La découverte d'un cas de polio aux États-Unis et de traces du virus dans les eaux usées au Royaume-Uni et en Israël fait craindre une résurgence de cette maladie déclarée comme éradiquée sur une grande partie de la planète. Un rappel de l'importance de la vaccination pour lutter contre cette maladie, pour laquelle il n'existe aucun traitement curatif.

"À un moment, l'éradication de la polio semblait à portée de main. Puis la dure loi de la santé publique s'est rappelée à nous : il ne faut jamais relâcher les efforts", affirme Maël Bessaud. Ce spécialiste des poliovirus à l'Institut Pasteur ne cesse de marteler la même consigne : "Vaccinons-nous et restons vigilants. Dans les pays occidentaux, la polio nous semble lointaine, inexistante, mais elle est toujours là."

Fin juillet, un cas de poliomyélite aux États-Unis, le premier depuis près de dix ans, est apparu comme une piqûre de rappel. L'homme touché, âgé de 20 ans et résidant dans le comté de Rockland, en banlieue de New York, s'était rendu à l'hôpital à cause d'une paralysie à la jambe. Le diagnostic est rapidement tombé. Il n'était pas vacciné. Aujourd'hui, il souffre toujours d'une paralyse partielle.

Cette maladie très contagieuse, due à un virus qui envahit le système nerveux et peut causer une paralysie permanente voire la mort, est pourtant considérée comme éradiquée sur la majorité de la planète.
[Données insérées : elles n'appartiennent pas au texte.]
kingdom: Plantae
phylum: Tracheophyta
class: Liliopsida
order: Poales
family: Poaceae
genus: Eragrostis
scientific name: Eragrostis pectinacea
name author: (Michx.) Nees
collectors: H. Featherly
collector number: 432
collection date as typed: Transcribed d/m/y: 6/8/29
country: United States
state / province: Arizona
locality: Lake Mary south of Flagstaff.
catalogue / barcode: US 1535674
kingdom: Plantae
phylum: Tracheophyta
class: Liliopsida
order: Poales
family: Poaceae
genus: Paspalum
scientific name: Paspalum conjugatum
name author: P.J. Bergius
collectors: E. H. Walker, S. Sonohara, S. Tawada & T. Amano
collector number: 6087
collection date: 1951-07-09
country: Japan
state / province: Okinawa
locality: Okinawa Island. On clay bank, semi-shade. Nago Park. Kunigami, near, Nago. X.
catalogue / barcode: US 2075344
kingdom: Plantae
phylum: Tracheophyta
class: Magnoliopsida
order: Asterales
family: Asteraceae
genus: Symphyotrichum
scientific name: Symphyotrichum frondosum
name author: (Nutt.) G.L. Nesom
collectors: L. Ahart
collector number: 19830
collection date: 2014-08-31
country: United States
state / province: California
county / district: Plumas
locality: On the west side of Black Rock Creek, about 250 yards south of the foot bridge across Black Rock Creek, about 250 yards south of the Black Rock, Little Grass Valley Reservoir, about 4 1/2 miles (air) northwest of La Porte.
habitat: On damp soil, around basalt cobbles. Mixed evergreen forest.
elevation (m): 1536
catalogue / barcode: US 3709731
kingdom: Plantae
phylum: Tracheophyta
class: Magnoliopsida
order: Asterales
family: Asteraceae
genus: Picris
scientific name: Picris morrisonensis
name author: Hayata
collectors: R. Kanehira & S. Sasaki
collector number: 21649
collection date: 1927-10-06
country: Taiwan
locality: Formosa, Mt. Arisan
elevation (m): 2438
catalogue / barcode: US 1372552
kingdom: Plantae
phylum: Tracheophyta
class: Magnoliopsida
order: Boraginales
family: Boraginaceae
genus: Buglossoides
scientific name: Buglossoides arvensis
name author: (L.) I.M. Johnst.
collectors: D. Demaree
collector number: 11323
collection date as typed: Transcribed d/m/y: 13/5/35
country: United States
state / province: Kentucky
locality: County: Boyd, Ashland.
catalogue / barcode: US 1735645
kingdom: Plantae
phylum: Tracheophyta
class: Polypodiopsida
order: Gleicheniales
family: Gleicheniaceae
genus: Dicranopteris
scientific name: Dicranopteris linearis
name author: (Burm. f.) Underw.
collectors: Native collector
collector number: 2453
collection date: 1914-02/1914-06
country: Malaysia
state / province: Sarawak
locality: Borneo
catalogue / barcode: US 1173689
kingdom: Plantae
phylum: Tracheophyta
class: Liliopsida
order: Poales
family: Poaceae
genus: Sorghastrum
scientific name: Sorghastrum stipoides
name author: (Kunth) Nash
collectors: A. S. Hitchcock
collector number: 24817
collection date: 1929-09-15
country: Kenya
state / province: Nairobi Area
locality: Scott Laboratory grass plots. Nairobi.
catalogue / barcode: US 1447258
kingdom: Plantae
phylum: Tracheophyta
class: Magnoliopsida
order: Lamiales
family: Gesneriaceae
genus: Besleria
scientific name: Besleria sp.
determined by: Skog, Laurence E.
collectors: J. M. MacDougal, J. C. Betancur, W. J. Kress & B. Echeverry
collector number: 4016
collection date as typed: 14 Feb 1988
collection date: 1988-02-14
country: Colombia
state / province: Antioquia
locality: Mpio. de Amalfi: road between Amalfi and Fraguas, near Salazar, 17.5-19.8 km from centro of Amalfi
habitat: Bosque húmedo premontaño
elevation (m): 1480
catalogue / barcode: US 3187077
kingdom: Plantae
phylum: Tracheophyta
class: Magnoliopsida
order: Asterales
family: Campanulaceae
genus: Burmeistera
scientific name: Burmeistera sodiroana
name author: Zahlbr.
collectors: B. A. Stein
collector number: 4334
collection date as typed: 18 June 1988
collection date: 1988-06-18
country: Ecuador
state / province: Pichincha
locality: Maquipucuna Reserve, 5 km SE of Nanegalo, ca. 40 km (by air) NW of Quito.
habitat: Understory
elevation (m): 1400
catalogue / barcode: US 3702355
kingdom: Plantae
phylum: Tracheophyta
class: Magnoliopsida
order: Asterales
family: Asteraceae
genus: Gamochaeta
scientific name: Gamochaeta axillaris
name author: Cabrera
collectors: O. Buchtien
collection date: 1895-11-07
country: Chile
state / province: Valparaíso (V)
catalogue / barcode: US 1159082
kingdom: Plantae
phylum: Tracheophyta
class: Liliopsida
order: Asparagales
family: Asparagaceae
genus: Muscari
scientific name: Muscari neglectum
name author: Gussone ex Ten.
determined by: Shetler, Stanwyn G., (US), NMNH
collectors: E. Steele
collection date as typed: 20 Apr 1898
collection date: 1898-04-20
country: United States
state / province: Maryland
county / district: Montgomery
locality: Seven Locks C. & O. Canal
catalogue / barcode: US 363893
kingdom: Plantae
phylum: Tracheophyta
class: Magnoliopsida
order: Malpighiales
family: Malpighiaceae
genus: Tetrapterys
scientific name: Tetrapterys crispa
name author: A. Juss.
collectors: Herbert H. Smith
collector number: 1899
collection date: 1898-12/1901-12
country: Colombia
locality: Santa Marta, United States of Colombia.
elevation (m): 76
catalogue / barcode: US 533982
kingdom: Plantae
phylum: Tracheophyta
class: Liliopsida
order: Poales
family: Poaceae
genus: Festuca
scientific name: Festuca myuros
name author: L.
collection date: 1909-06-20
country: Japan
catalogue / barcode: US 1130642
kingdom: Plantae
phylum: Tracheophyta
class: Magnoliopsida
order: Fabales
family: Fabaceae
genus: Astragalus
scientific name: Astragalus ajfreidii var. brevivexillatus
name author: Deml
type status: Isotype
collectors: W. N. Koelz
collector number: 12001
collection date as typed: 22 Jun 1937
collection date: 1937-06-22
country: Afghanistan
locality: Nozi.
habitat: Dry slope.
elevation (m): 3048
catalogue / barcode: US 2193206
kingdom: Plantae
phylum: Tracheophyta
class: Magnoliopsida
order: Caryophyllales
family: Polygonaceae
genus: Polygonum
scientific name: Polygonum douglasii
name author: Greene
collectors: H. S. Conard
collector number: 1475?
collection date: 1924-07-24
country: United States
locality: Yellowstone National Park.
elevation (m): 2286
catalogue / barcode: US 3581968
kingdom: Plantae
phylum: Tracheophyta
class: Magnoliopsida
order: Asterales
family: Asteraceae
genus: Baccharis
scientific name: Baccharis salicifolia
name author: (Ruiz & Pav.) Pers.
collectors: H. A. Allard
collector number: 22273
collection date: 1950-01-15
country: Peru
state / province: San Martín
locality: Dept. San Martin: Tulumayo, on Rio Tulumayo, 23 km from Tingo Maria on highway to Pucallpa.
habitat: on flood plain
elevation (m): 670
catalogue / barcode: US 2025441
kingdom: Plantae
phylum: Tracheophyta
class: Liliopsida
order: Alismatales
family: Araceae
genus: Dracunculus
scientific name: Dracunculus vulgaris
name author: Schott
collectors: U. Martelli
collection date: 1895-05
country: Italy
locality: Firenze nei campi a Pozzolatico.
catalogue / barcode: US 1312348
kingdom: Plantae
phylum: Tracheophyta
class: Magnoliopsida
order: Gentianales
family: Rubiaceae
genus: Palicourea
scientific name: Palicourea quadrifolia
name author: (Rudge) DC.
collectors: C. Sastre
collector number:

En 1988, on dénombrait environ 350 000 cas par an, majoritairement chez des enfants de moins de cinq ans, répartis dans 125 pays. Aujourd'hui, ce chiffre a chuté de 99 %. "Un progrès incroyable que l'on doit aux campagnes de vaccination massives lancées par l'Initiative mondiale pour l'éradication de la poliomyélite", salue Maël Bessaud. Le virus continue à circuler de manière endémique dans seulement deux pays : l'Afghanistan et le Pakistan.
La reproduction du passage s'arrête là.